Top of Material provided
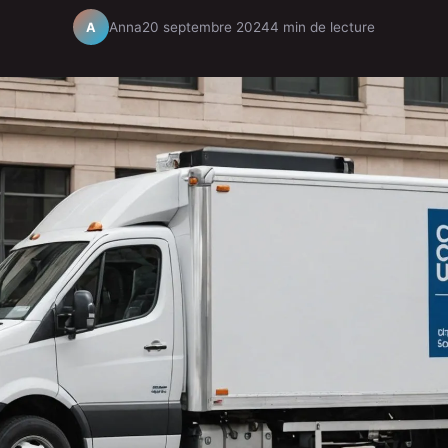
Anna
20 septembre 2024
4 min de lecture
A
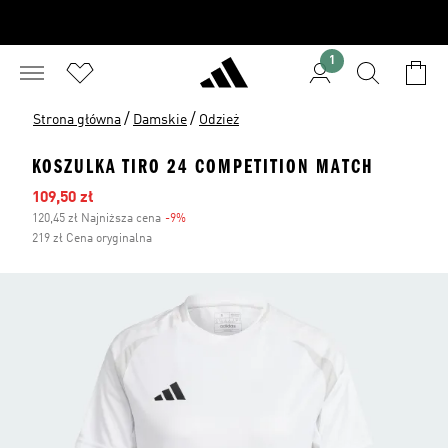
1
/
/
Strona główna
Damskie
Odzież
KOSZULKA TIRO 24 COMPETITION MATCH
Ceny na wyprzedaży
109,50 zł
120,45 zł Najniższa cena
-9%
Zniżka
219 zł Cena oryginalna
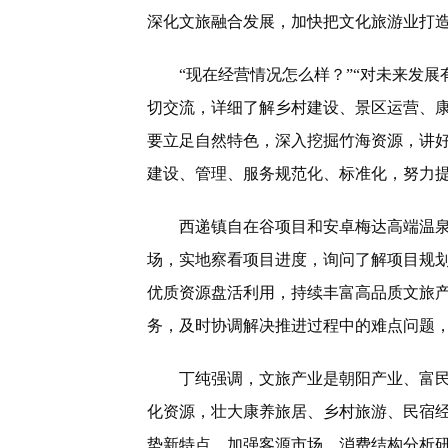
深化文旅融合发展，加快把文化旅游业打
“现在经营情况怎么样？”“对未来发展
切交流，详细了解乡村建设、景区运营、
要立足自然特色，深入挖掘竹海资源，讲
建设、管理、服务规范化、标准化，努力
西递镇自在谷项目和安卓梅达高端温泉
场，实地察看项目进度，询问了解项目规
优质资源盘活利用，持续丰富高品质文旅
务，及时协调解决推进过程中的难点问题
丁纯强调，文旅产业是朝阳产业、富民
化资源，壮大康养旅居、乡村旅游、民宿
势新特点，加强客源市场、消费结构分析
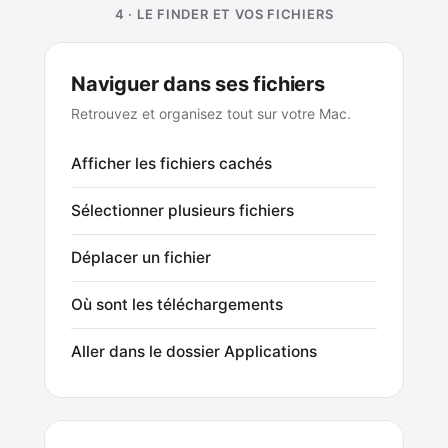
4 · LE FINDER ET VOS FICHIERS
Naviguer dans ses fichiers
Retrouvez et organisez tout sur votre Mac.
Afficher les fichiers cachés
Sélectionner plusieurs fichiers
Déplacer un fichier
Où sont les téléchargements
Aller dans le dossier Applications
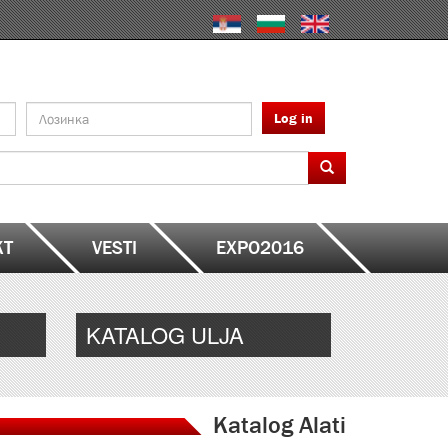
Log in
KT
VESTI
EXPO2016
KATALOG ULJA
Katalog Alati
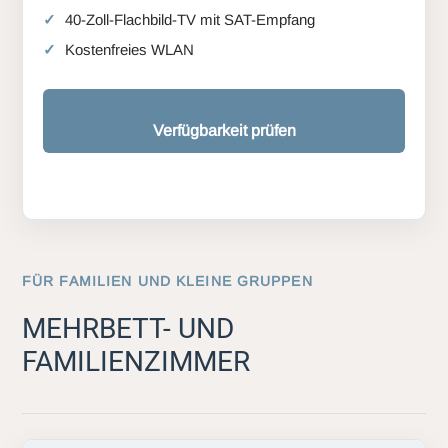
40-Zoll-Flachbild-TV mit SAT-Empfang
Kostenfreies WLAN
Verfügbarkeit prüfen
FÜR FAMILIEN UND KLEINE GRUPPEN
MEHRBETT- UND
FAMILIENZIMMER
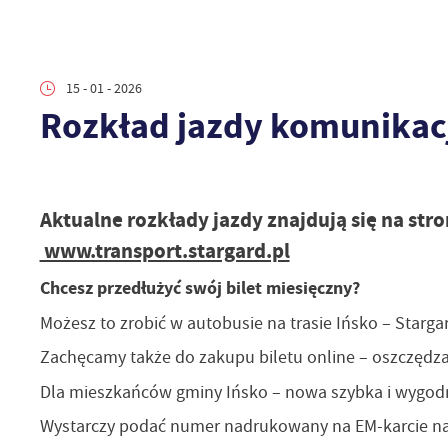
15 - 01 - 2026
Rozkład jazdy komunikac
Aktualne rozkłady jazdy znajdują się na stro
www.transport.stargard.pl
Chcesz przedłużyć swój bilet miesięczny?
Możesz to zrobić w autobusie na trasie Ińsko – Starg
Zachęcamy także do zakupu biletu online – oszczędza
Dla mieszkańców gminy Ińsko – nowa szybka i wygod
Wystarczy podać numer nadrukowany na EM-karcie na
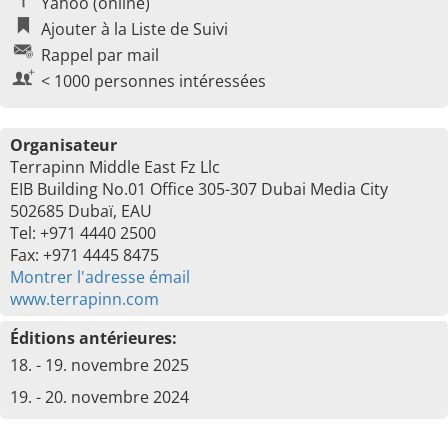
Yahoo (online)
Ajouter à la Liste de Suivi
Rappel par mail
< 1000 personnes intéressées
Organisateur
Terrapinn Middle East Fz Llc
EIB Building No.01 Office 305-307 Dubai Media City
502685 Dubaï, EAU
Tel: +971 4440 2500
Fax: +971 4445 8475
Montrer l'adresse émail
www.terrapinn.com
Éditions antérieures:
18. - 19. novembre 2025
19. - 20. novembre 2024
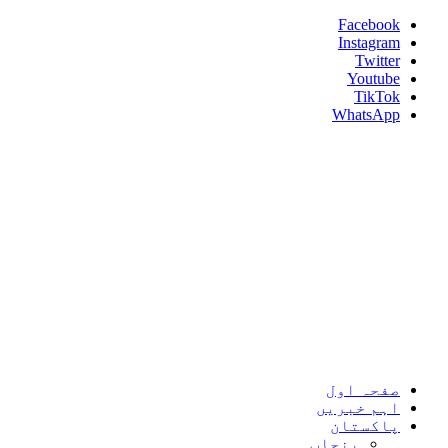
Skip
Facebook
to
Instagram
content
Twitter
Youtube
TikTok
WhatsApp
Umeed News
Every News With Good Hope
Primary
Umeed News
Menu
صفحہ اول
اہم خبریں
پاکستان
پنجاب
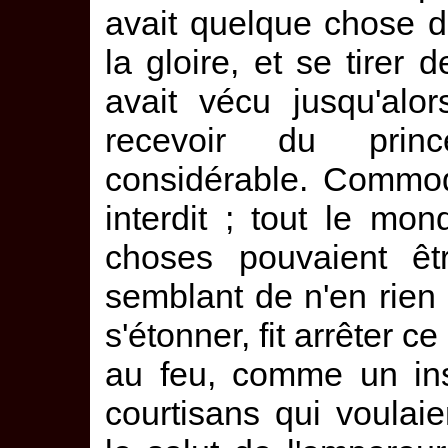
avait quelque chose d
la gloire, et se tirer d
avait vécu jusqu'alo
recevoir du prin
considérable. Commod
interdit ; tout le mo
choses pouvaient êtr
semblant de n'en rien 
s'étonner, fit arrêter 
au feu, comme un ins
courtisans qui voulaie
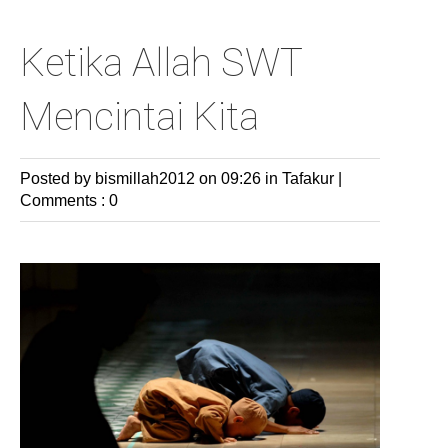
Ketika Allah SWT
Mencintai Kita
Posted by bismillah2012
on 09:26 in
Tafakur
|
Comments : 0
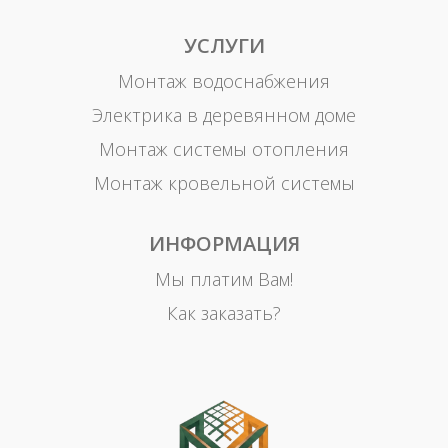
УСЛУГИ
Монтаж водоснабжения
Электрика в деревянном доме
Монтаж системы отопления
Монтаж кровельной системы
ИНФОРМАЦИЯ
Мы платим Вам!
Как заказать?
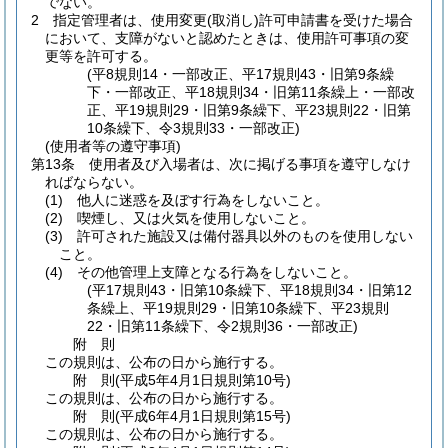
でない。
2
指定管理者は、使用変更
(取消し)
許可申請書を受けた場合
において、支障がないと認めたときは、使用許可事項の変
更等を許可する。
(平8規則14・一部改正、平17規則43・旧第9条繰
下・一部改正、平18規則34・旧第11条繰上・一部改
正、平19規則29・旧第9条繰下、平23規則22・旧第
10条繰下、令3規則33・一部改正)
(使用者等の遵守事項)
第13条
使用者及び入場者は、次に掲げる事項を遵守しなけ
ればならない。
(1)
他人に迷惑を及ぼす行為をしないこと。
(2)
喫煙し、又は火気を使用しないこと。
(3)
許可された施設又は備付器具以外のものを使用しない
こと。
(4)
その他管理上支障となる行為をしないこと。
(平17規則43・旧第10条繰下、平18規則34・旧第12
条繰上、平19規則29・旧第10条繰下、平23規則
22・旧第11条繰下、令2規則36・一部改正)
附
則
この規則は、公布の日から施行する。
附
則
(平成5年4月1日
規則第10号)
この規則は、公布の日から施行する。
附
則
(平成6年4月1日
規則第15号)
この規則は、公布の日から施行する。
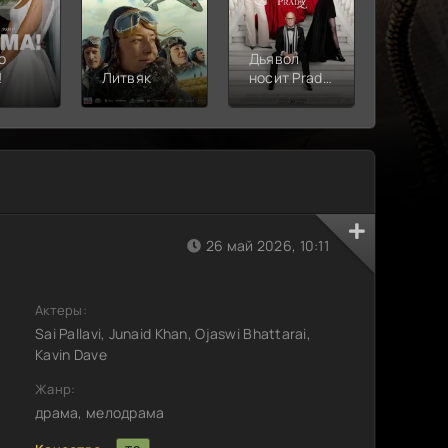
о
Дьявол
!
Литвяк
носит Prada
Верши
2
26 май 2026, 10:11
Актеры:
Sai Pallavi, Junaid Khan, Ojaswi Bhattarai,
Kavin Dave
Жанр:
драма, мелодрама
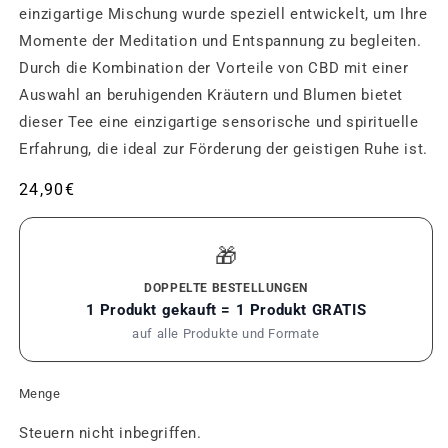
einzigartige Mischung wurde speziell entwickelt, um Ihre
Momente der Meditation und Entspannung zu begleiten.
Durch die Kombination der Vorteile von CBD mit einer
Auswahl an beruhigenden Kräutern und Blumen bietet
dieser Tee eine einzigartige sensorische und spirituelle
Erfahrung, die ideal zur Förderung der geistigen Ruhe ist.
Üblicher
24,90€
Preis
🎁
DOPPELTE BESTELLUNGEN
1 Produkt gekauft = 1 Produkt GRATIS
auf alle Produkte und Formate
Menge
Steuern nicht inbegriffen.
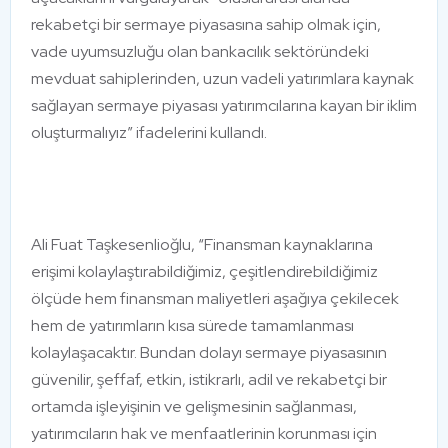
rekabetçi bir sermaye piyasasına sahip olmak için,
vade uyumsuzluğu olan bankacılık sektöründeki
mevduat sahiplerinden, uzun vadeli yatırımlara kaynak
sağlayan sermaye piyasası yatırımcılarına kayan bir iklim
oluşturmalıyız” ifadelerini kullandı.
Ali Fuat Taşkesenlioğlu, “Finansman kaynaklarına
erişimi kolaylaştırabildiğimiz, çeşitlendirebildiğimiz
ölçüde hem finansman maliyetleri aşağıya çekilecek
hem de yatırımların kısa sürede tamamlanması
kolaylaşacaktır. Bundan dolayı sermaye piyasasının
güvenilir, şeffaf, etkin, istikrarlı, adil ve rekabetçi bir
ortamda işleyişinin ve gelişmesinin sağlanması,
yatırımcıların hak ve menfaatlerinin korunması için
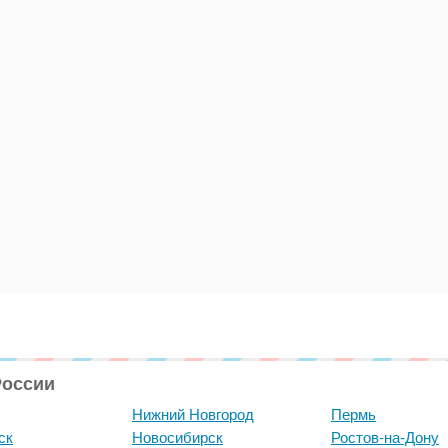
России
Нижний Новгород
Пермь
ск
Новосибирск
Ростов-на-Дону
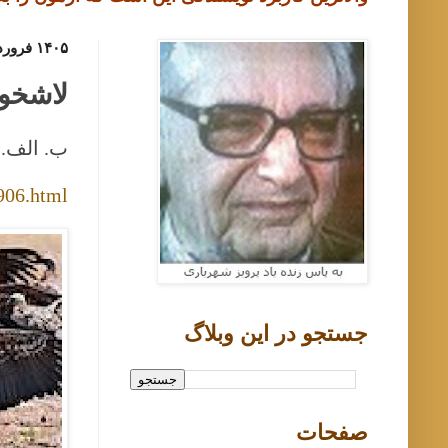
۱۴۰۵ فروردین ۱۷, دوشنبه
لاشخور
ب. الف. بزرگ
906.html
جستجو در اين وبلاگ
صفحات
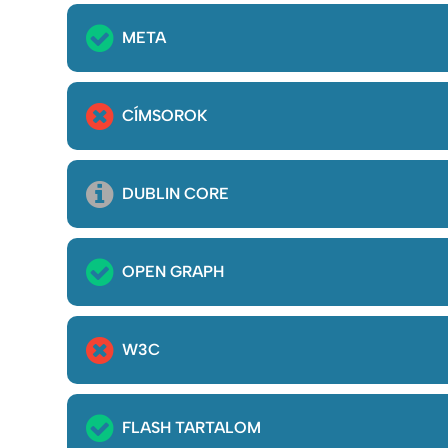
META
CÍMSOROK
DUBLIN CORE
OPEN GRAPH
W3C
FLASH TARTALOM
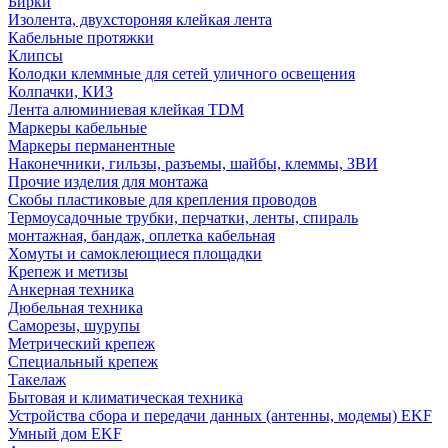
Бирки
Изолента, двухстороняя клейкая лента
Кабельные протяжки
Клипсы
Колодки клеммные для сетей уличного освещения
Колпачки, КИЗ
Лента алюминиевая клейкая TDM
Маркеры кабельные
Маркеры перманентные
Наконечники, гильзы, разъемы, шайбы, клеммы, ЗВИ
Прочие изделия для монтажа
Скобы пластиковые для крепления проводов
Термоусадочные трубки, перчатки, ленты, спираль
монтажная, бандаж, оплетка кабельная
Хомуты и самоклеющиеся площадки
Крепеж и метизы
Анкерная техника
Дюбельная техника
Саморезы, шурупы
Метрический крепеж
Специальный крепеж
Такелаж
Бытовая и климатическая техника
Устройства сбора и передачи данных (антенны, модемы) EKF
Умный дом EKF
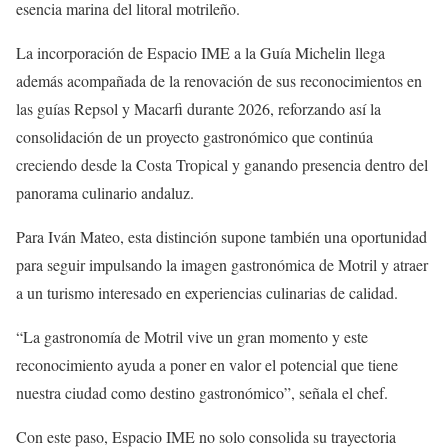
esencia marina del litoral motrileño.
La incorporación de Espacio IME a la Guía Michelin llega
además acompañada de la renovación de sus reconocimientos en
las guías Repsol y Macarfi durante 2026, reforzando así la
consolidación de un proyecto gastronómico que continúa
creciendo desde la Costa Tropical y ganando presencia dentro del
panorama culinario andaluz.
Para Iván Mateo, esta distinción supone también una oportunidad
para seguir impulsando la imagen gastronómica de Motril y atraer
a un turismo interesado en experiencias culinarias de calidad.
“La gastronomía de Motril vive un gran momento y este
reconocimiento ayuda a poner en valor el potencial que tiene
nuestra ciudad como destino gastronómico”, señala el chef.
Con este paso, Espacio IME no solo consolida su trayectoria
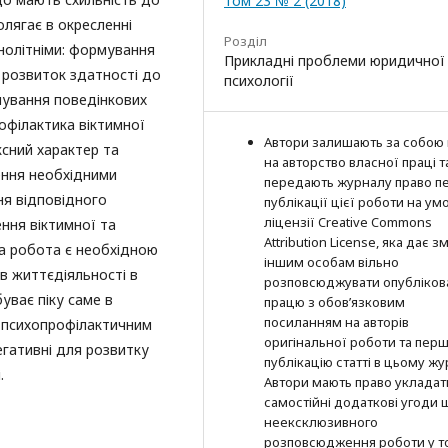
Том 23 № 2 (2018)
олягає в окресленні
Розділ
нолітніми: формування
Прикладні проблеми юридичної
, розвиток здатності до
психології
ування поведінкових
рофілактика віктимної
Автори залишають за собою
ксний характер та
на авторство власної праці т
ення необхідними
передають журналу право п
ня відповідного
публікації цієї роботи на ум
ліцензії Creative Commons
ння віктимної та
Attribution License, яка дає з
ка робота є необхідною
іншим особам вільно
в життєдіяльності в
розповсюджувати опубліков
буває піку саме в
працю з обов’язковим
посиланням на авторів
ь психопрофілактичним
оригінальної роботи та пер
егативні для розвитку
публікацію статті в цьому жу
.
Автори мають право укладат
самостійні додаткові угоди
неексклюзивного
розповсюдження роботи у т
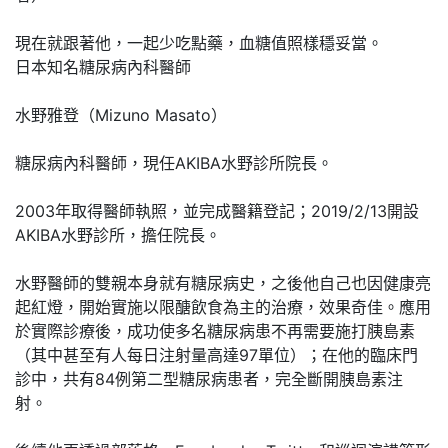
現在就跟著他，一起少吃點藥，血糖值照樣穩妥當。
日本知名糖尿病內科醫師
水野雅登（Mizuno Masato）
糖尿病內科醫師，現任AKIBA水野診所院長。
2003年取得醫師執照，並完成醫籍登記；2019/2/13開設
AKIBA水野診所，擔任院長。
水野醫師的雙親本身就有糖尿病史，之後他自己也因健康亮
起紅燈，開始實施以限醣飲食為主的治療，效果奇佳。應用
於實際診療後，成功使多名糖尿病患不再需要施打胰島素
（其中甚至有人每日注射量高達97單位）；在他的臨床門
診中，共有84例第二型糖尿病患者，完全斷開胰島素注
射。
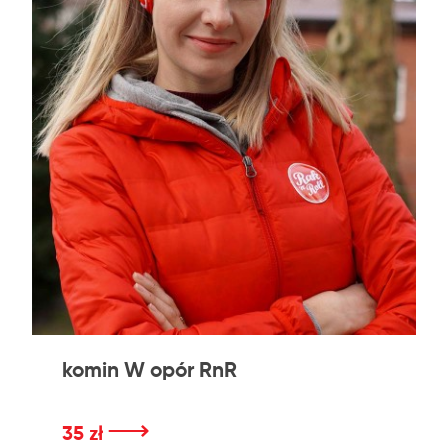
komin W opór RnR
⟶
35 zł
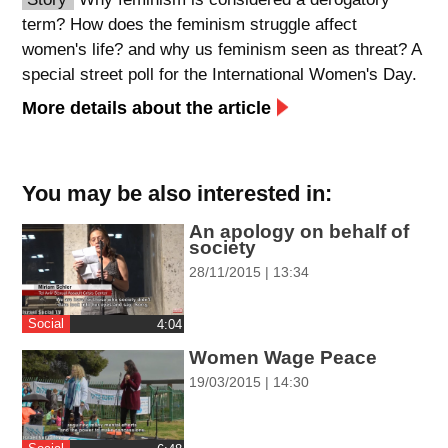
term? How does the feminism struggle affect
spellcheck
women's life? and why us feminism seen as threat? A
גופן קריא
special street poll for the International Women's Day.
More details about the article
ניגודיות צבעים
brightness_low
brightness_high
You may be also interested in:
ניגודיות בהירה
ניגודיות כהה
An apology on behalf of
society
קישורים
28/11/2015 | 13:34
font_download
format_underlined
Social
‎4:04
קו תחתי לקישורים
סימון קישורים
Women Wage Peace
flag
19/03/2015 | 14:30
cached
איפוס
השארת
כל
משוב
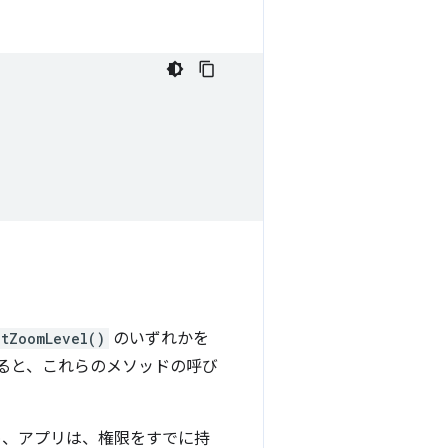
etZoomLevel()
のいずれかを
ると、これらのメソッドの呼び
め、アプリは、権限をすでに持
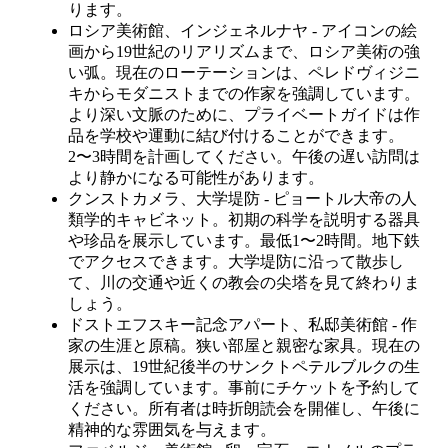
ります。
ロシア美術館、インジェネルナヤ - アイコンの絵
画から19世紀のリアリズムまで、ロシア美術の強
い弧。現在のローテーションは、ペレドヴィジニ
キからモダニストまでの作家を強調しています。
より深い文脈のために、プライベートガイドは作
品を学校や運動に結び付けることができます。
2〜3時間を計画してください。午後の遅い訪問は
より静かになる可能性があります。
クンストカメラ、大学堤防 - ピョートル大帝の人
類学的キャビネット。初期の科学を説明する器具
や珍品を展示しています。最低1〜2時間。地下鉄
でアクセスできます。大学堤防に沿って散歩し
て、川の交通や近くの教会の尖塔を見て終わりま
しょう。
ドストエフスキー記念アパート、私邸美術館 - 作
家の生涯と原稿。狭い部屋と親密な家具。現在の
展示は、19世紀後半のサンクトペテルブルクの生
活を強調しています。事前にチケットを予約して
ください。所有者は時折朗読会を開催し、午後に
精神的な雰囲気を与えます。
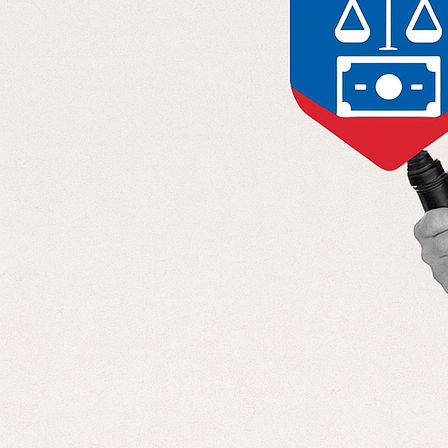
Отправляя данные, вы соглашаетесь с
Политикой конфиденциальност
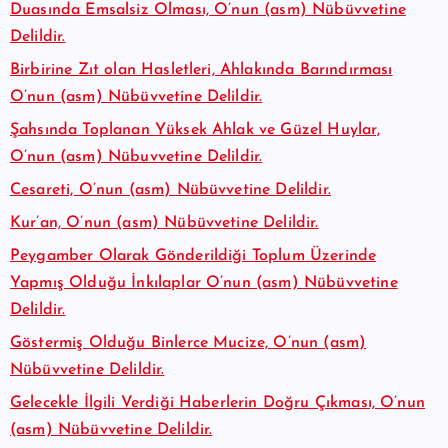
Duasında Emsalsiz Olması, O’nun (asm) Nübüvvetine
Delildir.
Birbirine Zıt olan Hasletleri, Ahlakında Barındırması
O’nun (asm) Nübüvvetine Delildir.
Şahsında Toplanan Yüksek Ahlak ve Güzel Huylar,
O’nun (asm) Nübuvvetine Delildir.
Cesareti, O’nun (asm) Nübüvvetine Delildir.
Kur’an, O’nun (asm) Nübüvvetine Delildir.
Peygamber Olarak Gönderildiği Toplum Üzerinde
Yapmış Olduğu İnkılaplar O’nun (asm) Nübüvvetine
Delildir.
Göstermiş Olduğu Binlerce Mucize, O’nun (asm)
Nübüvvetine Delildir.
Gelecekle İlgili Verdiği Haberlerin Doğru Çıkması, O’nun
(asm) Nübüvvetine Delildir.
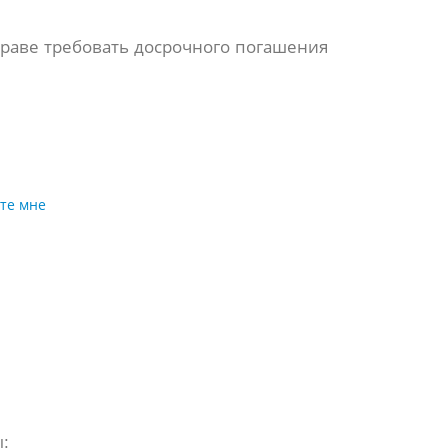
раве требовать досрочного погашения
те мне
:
Bottom of Material provided
■ **What the task asks**:
Beginning with the line above that has "Con este paso, Espacio" and going on through the line that has "ксний характер та", retype every line exactly and add nothing else; drop the pictures.

■ **Result**:
Con este paso, Espacio IME no solo consolida su trayectoria
Том 23 № 2 (2018)
олягає в окресленні
Розділ
нолітніми: формування
Прикладні проблеми юридичної
, розвиток здатності до
психології
ування поведінкових
рофілактика віктимної
Автори залишають за собою
ксний характер та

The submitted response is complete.